Their work suggested that, upon
the collapse of a massive star, when it runs out of its own internal nuclear
fuel, it undergoes a sudden shrinkage under the pull of its own gravity.
They predicted that the outcome of this collapse, as implied by Einstein’s
theory of gravity, to be a space-time
singularity: an infinitely dense and extreme physical state of matter,
ordinarily not encountered in any of our usual experiences of the physical
world. A massive star, millions of miles across, would collapse to the size of
the dot in the letter ‘i.’
Einstein himself strongly opposed such an idea
and conclusion, and for a long time, not much progress occurred in this field. It took the genius of Stephen Hawking, among others,
to find that Einstein was in error, and that star collapse and singularity
do happen. Thus, in the later 1960s and early
1970s, the study of quantum theory and gravity was revived.

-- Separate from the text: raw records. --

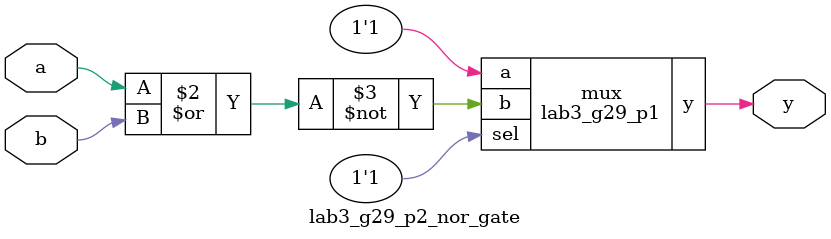
<source format=sv>

	module lab3_g29_p1 (
		 input logic a,
		 input logic b,
		 input logic sel,
		 output logic y
	);
		 logic sel_nand, not_sel_nand, a_sel_nand, b_not_sel_nand;
		 assign not_sel_nand = ~(sel & sel);
		 assign a_sel_nand = ~(a & not_sel_nand);
		 assign b_not_sel_nand = ~(b & sel);
		 assign y = ~(a_sel_nand & b_not_sel_nand);
	endmodule

	// AND kapısı modülü
	module lab3_g29_p2_and_gate (
		 input logic a,
		 input logic b,
		 output logic y
	);
		 lab3_g29_p1 mux (.a(1), .b(a & b), .sel(1), .y(y));
	endmodule

	// OR kapısı modülü
	module lab3_g29_p2_or_gate (
		 input logic a,
		 input logic b,
		 output logic y
	);
		 lab3_g29_p1 mux (.a(a), .b(a | b), .sel(1), .y(y));
	endmodule

	// NAND kapısı modülü
	module lab3_g29_p2_nand_gate (
		 input logic a,
		 input logic b,
		 output logic y
	);
		 lab3_g29_p1 mux (.a(1), .b(~(a & b)), .sel(1), .y(y));
	endmodule

	// NOR kapısı modülü
	module lab3_g29_p2_nor_gate (
		 input logic a,
		 input logic b,
		 output logic y
	);
		 lab3_g29_p1 mux (.a(1), .b(~(a | b)), .sel(1), .y(y));
	endmodule

</source>
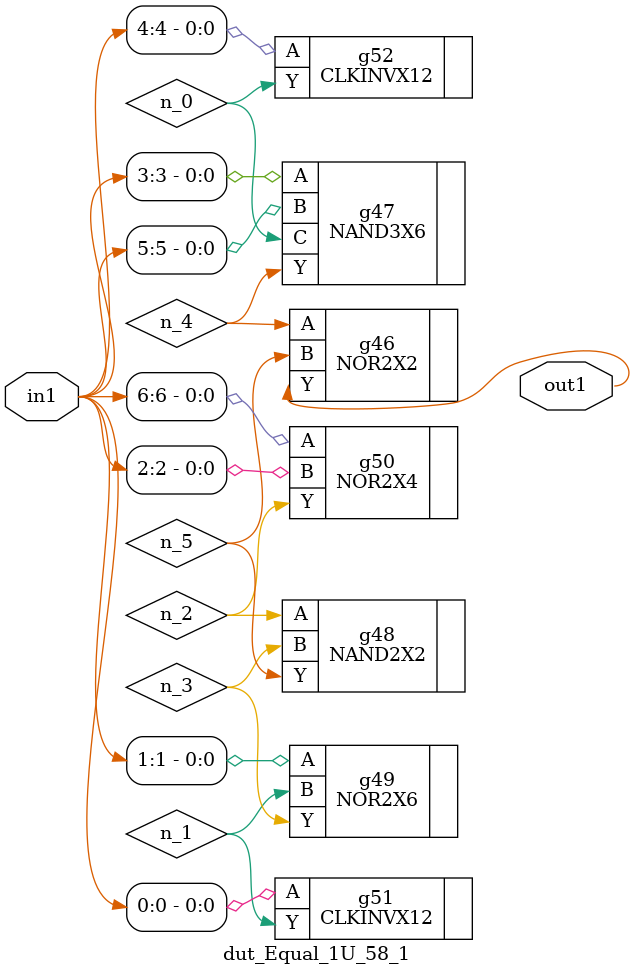
<source format=v>
`timescale 1ps / 1ps


module dut_Equal_1U_58_1(in1, out1);
  input [6:0] in1;
  output out1;
  wire [6:0] in1;
  wire out1;
  wire n_0, n_1, n_2, n_3, n_4, n_5;
  NOR2X2 g46(.A (n_4), .B (n_5), .Y (out1));
  NAND2X2 g48(.A (n_2), .B (n_3), .Y (n_5));
  NAND3X6 g47(.A (in1[3]), .B (in1[5]), .C (n_0), .Y (n_4));
  NOR2X6 g49(.A (in1[1]), .B (n_1), .Y (n_3));
  NOR2X4 g50(.A (in1[6]), .B (in1[2]), .Y (n_2));
  CLKINVX12 g51(.A (in1[0]), .Y (n_1));
  CLKINVX12 g52(.A (in1[4]), .Y (n_0));
endmodule



</source>
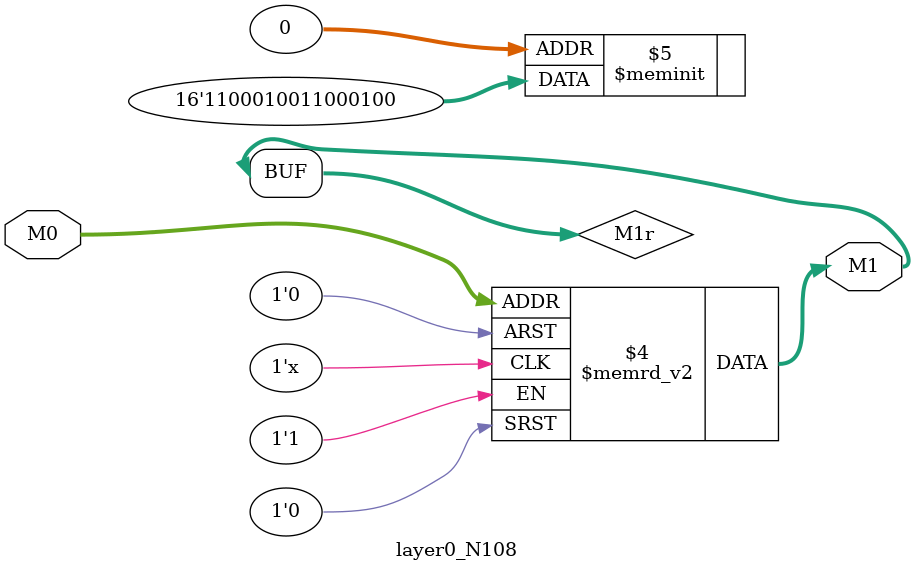
<source format=v>
module layer0_N108 ( input [2:0] M0, output [1:0] M1 );

	(*rom_style = "distributed" *) reg [1:0] M1r;
	assign M1 = M1r;
	always @ (M0) begin
		case (M0)
			3'b000: M1r = 2'b00;
			3'b100: M1r = 2'b00;
			3'b010: M1r = 2'b00;
			3'b110: M1r = 2'b00;
			3'b001: M1r = 2'b01;
			3'b101: M1r = 2'b01;
			3'b011: M1r = 2'b11;
			3'b111: M1r = 2'b11;

		endcase
	end
endmodule

</source>
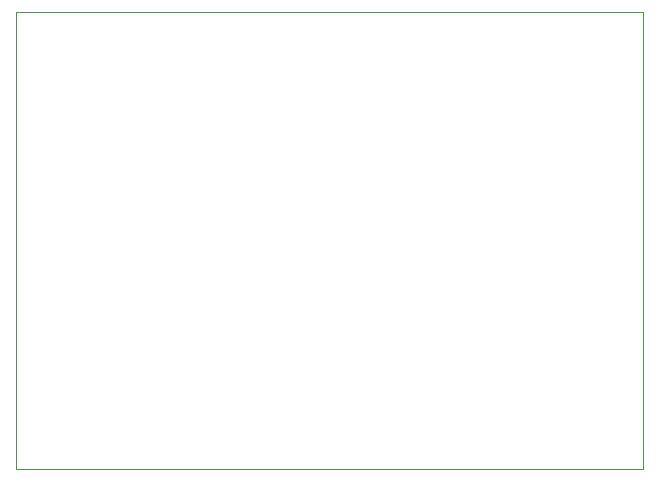
<source format=gbr>
G04 #@! TF.GenerationSoftware,KiCad,Pcbnew,7.0.11+1*
G04 #@! TF.CreationDate,2024-04-21T11:05:49+02:00*
G04 #@! TF.ProjectId,oprog_minimal,6f70726f-675f-46d6-996e-696d616c2e6b,rev?*
G04 #@! TF.SameCoordinates,PXa8d62b0PY5f13998*
G04 #@! TF.FileFunction,Profile,NP*
%FSLAX46Y46*%
G04 Gerber Fmt 4.6, Leading zero omitted, Abs format (unit mm)*
G04 Created by KiCad (PCBNEW 7.0.11+1) date 2024-04-21 11:05:49*
%MOMM*%
%LPD*%
G01*
G04 APERTURE LIST*
G04 #@! TA.AperFunction,Profile*
%ADD10C,0.050000*%
G04 #@! TD*
G04 APERTURE END LIST*
D10*
X53086000Y0D02*
X0Y0D01*
X53086000Y-38735000D02*
X53086000Y0D01*
X0Y-38735000D02*
X53086000Y-38735000D01*
X0Y0D02*
X0Y-38735000D01*
M02*

</source>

Hawking was a regular visitor to
Canada. The physicist permitted The Stephen Hawking Centre in Waterloo,
Ontario, to bear his name.
“Remember to look up at the stars and not down at your feet. Try to make
sense of what you see and wonder about what makes the universe exist,” Hawking
said of the meaning of life. “Be curious. And however difficult life may seem,
there is always something you can do and succeed at.”